No entanto, o seu dogma de anti-nacionalismo também envolve riscos. Na melhor das hipóteses, os burocratas da UE talvez sejam ingénuos quanto ao nível de integração que os eleitores comuns podem suportar. Na pior, dão a imagem de serem hostis à democracia. Tal como qualquer casta religiosa, os eurocratas manifestam uma veia de autoritarismo e obscurantismo. Quando os franceses e os holandeses votaram contra a Constituição da UE, em 2005, alguns funcionários de Bruxelas murmuraram que era um disparate submeter o complexo calão jurídico de um tratado da UE ao voto do cidadão comum. Os mais ousados argumentaram, e com razão, que a UE sempre tinha sido um projeto elitista. Porque, disseram, se tivesse sido pedida a opinião dos eleitores alemães, estes nunca teriam trocado o marco pelo euro. E os eleitores franceses não teriam aprovado o alargamento da UE.

Parlamento não tem de prestar contas

Os eurocéticos da linha dura acusam os funcionários europeus de conspiração em prol de uma ditadura. Trata-se de demagogia barata. Embora os seus árbitros não sejam eleitos, a UE é um clube de democracias. A bolha de Bruxelas – um mundo confortável de funcionários comunitários e de instituições especializadas financiadas pela UE, e uma considerável quantidade de correspondentes de órgãos de informação – não está cheia de pessoas que odeiam a democracia. O problema é que está cheia de pessoas que equiparam democracia nacional a egoísmo e populismo.

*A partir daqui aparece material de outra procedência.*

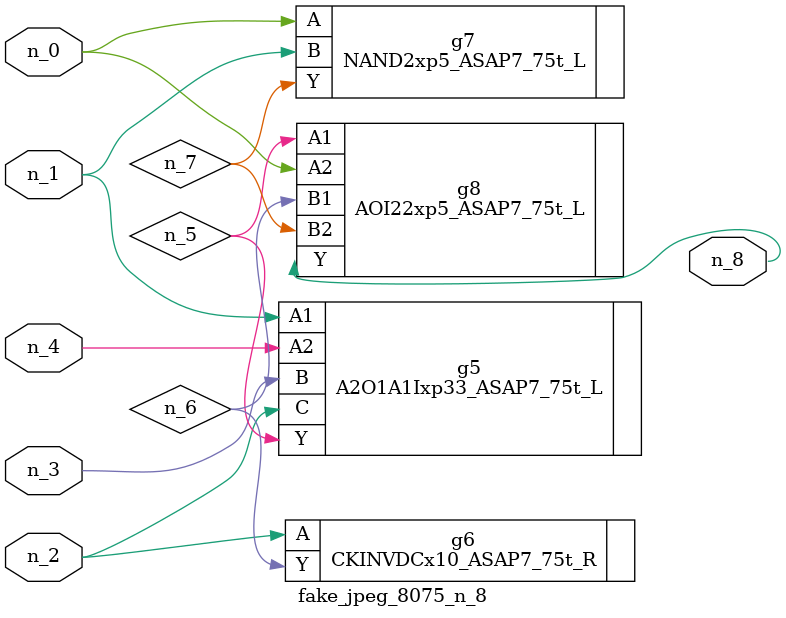
<source format=v>
module fake_jpeg_8075_n_8 (n_3, n_2, n_1, n_0, n_4, n_8);

input n_3;
input n_2;
input n_1;
input n_0;
input n_4;

output n_8;

wire n_6;
wire n_5;
wire n_7;

A2O1A1Ixp33_ASAP7_75t_L g5 ( 
.A1(n_1),
.A2(n_4),
.B(n_3),
.C(n_2),
.Y(n_5)
);

CKINVDCx10_ASAP7_75t_R g6 ( 
.A(n_2),
.Y(n_6)
);

NAND2xp5_ASAP7_75t_L g7 ( 
.A(n_0),
.B(n_1),
.Y(n_7)
);

AOI22xp5_ASAP7_75t_L g8 ( 
.A1(n_5),
.A2(n_0),
.B1(n_6),
.B2(n_7),
.Y(n_8)
);


endmodule
</source>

Uma solução para este problema tem vindo a ser continuamente proposta: democracia pan-europeia, assente em partidos transfronteiriços e nos vastos novos poderes que o Tratado de Lisboa confere ao Parlamento Europeu. Tamanho entusiasmo requer mais um ato de fé. O Parlamento Europeu é a grande desilusão do projeto europeu. É a vingança da equipa B: uma assembleia dirigida por uns enfatuados sem categoria, empenhados, em cada minuto do dia, em obter novos poderes, à custa dos governos nacionais.

O Parlamento é eleito mas não tem verdadeiramente de prestar contas. Os deputados podem rejeitar qualquer lei, sem correrem o risco de fazer cair um governo e provocar eleições antecipadas: isto é poder sem consequências. Os eleitores comuns não fazem ideia de quem os representa no Parlamento Europeu nem de se este é dominado pela esquerda ou pela direita. De facto, a diversidade da Europa significa que os rótulos de esquerda e direita utilizados pelos grandes blocos parlamentares não querem dizer grande coisa: em matéria de comércio livre, por exemplo, os deputados suecos de esquerda são mais tolerantes do que os conservadores franceses. Os assuntos são tratados através de acordos alinhavados entre os barões dos partidos e não através do confronto aberto de ideias. Por isso, o Parlamento nunca conseguiu captar o espírito do público.

As pessoas bem informadas de Bruxelas estão convencidas de que os críticos da UE são nacionalistas. Estão enganadas. No mundo real, quando passa muito para além do Estado nação, a democracia fracassa.